EXERCISE GOAL
From the mailing-list discussion of the Shelve/Unshelve interface below, list every problem raised about showing recent shelved entries in the context menu.

On Tuesday, November 21, 2017 at 11:03:11 PM UTC+1, Luke1410 wrote:Hi,
talking to Julian about the TSVN UI for the new Shelve/Unshelve feature today, we came up with some mock-ups for that.
Posting this to this mailing list to get some feedback/discussion going on about what you think of the concepts and where you might see some limitations/pitfalls.
To initiate the (un-)shelving, you right click any folder in a working copy. This brings up the Shelve/Unshelve commands in the TSVN context menu.
In case of hovering over Unshelve, another list pops up:
[...]
This list displays the (5?) most recent shelved entries which apply to the selected directory (i.e. doesn't contain shelve-entries which contain changes in paths not descendants to the current path).
This might be a problem: to show those context menu entries, you would have to do a lot of disk access to get the required info. But since the context menu should not cause any delays (always consider slow network shares!) disk access should be minimized as far as possible.
Caching is always a problem, since users will expect the context menu to show immediate and real entries. And if the cache is not up-to-date, this could be a problem.
Another problem which will confuse users: if you only show the last x entries in the menu, how would a user know to use the "show all" button? I'm pretty sure we will get a lot of posts on this list from users wondering where their shelves have gone...

EXTRACTED MATERIAL
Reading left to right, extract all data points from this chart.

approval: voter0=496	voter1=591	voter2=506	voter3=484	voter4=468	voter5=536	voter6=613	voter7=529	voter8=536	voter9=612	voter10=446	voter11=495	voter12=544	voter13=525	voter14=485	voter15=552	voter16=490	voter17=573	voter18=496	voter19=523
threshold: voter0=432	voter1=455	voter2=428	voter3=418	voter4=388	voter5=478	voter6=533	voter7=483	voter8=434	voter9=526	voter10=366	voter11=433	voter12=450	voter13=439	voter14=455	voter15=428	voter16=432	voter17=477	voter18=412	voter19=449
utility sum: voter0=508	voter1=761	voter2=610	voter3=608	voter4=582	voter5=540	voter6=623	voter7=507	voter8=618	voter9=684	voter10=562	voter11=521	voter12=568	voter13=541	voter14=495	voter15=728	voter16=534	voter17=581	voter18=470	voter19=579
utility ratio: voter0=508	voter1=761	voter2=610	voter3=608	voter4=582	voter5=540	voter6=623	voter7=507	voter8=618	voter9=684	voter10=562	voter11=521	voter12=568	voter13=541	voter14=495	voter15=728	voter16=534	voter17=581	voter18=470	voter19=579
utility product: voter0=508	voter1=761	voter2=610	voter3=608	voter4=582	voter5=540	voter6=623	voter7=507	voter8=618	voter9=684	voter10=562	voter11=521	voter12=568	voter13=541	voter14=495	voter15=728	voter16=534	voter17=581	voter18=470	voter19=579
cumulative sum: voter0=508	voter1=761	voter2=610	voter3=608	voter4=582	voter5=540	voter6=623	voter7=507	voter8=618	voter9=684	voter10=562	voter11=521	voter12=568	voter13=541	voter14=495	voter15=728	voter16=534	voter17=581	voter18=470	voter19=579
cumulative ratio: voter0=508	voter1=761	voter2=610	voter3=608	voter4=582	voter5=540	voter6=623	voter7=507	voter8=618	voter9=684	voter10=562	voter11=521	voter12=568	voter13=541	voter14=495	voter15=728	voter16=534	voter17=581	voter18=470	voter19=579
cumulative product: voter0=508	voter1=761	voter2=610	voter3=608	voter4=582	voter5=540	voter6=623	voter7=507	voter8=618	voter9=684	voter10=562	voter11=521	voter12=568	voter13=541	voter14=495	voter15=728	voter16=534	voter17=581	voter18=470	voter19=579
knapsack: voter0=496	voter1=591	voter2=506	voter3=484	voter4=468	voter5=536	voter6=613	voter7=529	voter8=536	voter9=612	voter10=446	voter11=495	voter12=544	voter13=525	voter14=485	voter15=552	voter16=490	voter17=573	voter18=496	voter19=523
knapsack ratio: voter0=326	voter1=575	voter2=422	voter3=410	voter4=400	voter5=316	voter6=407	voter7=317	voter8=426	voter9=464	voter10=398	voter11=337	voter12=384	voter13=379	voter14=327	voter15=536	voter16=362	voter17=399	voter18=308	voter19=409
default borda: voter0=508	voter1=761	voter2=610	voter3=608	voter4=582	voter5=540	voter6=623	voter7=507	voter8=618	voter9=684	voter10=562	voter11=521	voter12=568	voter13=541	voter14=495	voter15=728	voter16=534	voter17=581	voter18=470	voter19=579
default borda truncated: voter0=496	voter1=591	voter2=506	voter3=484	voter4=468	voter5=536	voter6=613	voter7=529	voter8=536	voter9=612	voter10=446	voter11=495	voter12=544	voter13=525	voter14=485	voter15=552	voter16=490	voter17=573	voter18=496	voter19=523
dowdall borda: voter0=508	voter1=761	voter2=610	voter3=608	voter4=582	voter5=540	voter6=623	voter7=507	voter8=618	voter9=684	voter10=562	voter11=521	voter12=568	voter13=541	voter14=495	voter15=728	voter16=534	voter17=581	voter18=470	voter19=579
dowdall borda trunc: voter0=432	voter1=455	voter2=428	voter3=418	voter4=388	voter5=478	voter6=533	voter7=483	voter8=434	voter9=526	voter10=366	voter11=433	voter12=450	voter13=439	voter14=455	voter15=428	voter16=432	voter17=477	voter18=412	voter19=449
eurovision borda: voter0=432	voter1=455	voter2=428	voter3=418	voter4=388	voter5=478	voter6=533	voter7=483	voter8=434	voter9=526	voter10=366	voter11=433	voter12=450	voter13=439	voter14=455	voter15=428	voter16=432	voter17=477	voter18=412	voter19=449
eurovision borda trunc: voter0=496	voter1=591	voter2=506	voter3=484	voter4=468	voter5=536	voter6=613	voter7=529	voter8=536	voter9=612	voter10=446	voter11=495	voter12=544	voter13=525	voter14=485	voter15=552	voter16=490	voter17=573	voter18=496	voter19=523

REPLY
- Showing those context menu entries would require a lot of disk access, while the context menu should not cause any delays.
- Caching is a problem, because users expect the context menu to show immediate and real entries, and the cache may not be up-to-date.
- Showing only the last few entries could confuse users, who might not know to use the "show all" button and may wonder where their shelves have gone.